_TASK_. Copy out the entire proof on Cartesian products and cardinal numbers below, word for word.

_SELECTED EXTRACT_.

# # # # #

Condition for Cartesian Product Equivalent to Associated Cardinal Number
Theorem
Let $S$ and $T$ be nonempty sets.
Let $\left|{S}\right|$ denote the cardinal number of $S$.
Then:
- $S \times T \sim \left|{S \times T}\right| \iff S \sim \left|{S}\right| \land T \sim \left|{T}\right|$
where $S \times T$ denotes the cartesian product of $S$ and $T$.
Proof
Necessary Condition
If $S \times T \sim \left|{S \times T}\right|$, then there is a mapping $f$ such that:
- $f : S \times T \to \left|{S \times T}\right|$ is a bijection.
Since $f$ is a bijection, it follows that:
- $S$ is equivalent to the image of $S \times \left\{{x}\right\}$ under $f$ where $x \in T$.
This, in turn, is a subset of the ordinal $\left|{S \times T}\right|$.
$\left|{S \times T}\right|$ is an ordinal by Cardinal Number is Ordinal.
By Condition for Set Equivalent to Cardinal Number, it follows that $S \sim \left|{S}\right|$.

# # # # #

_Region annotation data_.
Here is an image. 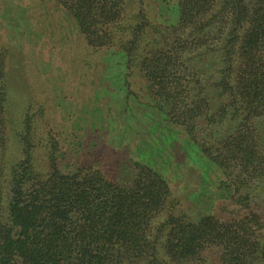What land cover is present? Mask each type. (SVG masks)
Returning a JSON list of instances; mask_svg holds the SVG:
<instances>
[{"label": "trees", "instance_id": "obj_1", "mask_svg": "<svg viewBox=\"0 0 264 264\" xmlns=\"http://www.w3.org/2000/svg\"><path fill=\"white\" fill-rule=\"evenodd\" d=\"M58 1L90 48L116 47L139 67L167 119L236 185L231 206L243 209L194 222L175 214L171 187L152 167L136 163L133 185L123 186L93 167L64 172L55 145L48 168H37L43 108L31 102L22 158L8 175V50L0 46V264H203L211 247L220 248V264H264V213L241 193L264 181V0H179L175 25L154 24L143 11L123 23L124 0ZM198 50L199 64L215 68L209 80L189 63ZM228 117L241 121L220 146L199 138L203 121Z\"/></svg>", "mask_w": 264, "mask_h": 264}, {"label": "rangeland", "instance_id": "obj_2", "mask_svg": "<svg viewBox=\"0 0 264 264\" xmlns=\"http://www.w3.org/2000/svg\"><path fill=\"white\" fill-rule=\"evenodd\" d=\"M140 11L154 24L175 25L179 0H124L123 23ZM0 46L8 50L7 174L22 158L19 133L31 102L43 108L36 124L37 168H48L55 145L64 172L93 167L123 186L133 185L136 163L152 167L171 187L175 214L184 213L194 222L206 215L230 217L243 209L231 206L236 185L183 127L167 119V107L151 96L139 67H129L116 47L90 48L58 0H0ZM203 53L196 51L189 63L209 80L215 68L199 64ZM212 103L217 107L220 101ZM240 121H203L198 136L218 147ZM257 124L264 148V118ZM241 191L250 197L252 210L263 214L264 181ZM220 253V248H209L203 264H220Z\"/></svg>", "mask_w": 264, "mask_h": 264}]
</instances>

# # # # #

_CORRECT RESPONSE_.
Condition for Cartesian Product Equivalent to Associated Cardinal Number
Theorem
Let $S$ and $T$ be nonempty sets.
Let $\left|{S}\right|$ denote the cardinal number of $S$.
Then:
- $S \times T \sim \left|{S \times T}\right| \iff S \sim \left|{S}\right| \land T \sim \left|{T}\right|$
where $S \times T$ denotes the cartesian product of $S$ and $T$.
Proof
Necessary Condition
If $S \times T \sim \left|{S \times T}\right|$, then there is a mapping $f$ such that:
- $f : S \times T \to \left|{S \times T}\right|$ is a bijection.
Since $f$ is a bijection, it follows that:
- $S$ is equivalent to the image of $S \times \left\{{x}\right\}$ under $f$ where $x \in T$.
This, in turn, is a subset of the ordinal $\left|{S \times T}\right|$.
$\left|{S \times T}\right|$ is an ordinal by Cardinal Number is Ordinal.
By Condition for Set Equivalent to Cardinal Number, it follows that $S \sim \left|{S}\right|$.